God forbid, I thought, but what I said — shouted, practically — was, “A booth, if that’s okay with you. Be a little easier to talk.”
He nodded. “Sweetheart,” he said to Melissa/Desirée, “could you excuse us for a fe
w minutes? We need to talk a little shop.” She mimed a smooch at him, waved her fingertips at me, and sashayed away in her short dress and tall heels.
Sinclair led us to a booth in a far corner of the room, mercifully far from the stage. As soon as we were seated, a pretty brunette — not as young as the two twentysomething dancers — came to take our drink order. She wore a simple white blouse, a straight gray skirt that reached below her knees, and a pair of wire-rimmed reading glasses. Her hair was pinned back in a loose bun, skewered by a #2 wooden pencil. Despite how completely clichéd the costume was, I found the librarian-waitress far more attractive than I’d found either of the topless, gyrating dancers.
Sinclair ordered a scotch, a single-malt whose name I didn’t know and probably couldn’t pronounce. He lifted an eyebrow at me when I ordered a Diet Coke. “I don’t drink alcohol,” I explained across the table. “I have Ménière’s disease — occasional spells of vertigo — so I’m pretty careful to steer clear of dizziness.”
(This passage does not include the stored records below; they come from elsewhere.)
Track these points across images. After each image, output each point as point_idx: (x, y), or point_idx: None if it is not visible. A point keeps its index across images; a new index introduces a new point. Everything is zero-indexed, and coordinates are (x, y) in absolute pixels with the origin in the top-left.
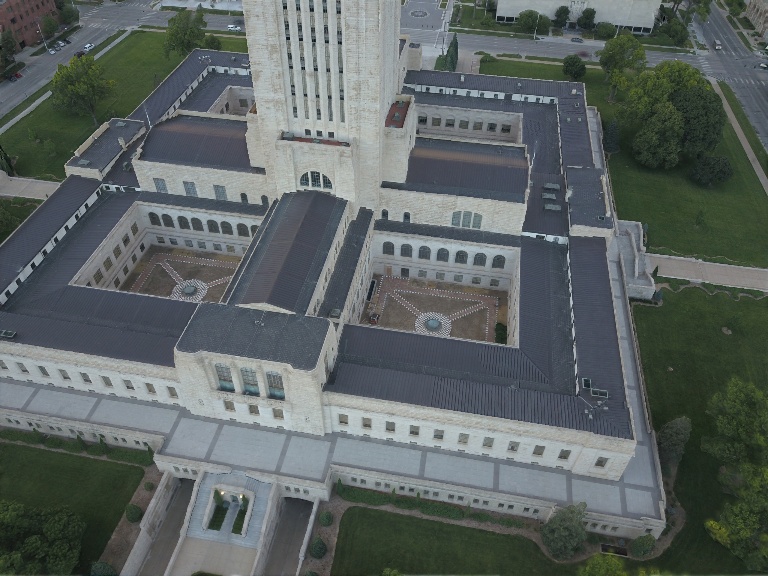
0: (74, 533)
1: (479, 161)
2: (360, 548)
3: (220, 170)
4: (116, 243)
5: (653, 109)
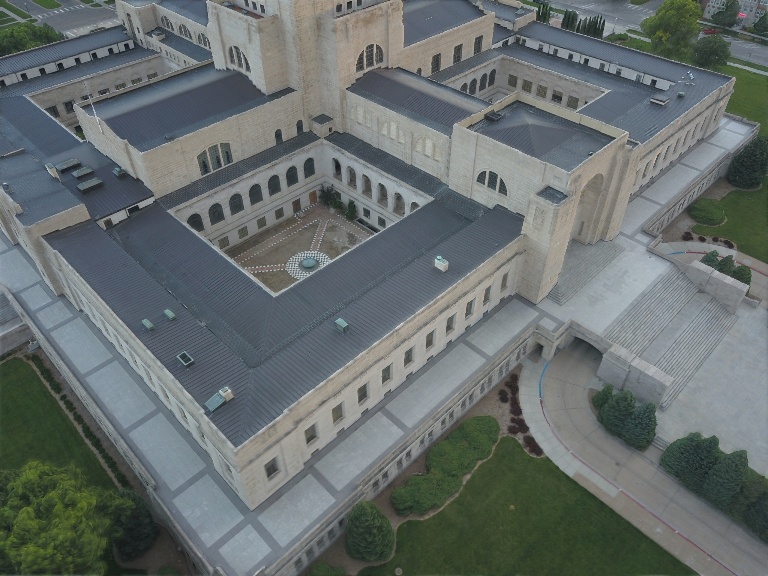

He nodded, looking slightly amused. “Think of all the money you’ve saved by not drinking. If I didn’t love scotch so much, I’d be a billionaire.” His gaze drifted from me to the redhead on stage, then back to me again. “Did you go hear Faust’s talk this afternoon?”
I nodded.
“What’d you think?”
“I thought it was interesting, especially the stuff about nanomaterials and tissue scaffolds for bone and cartilage. Sounds like five or ten years from now we’ll be able to limp into the doctor’s office and sprint out an hour later with a rebuilt knee.”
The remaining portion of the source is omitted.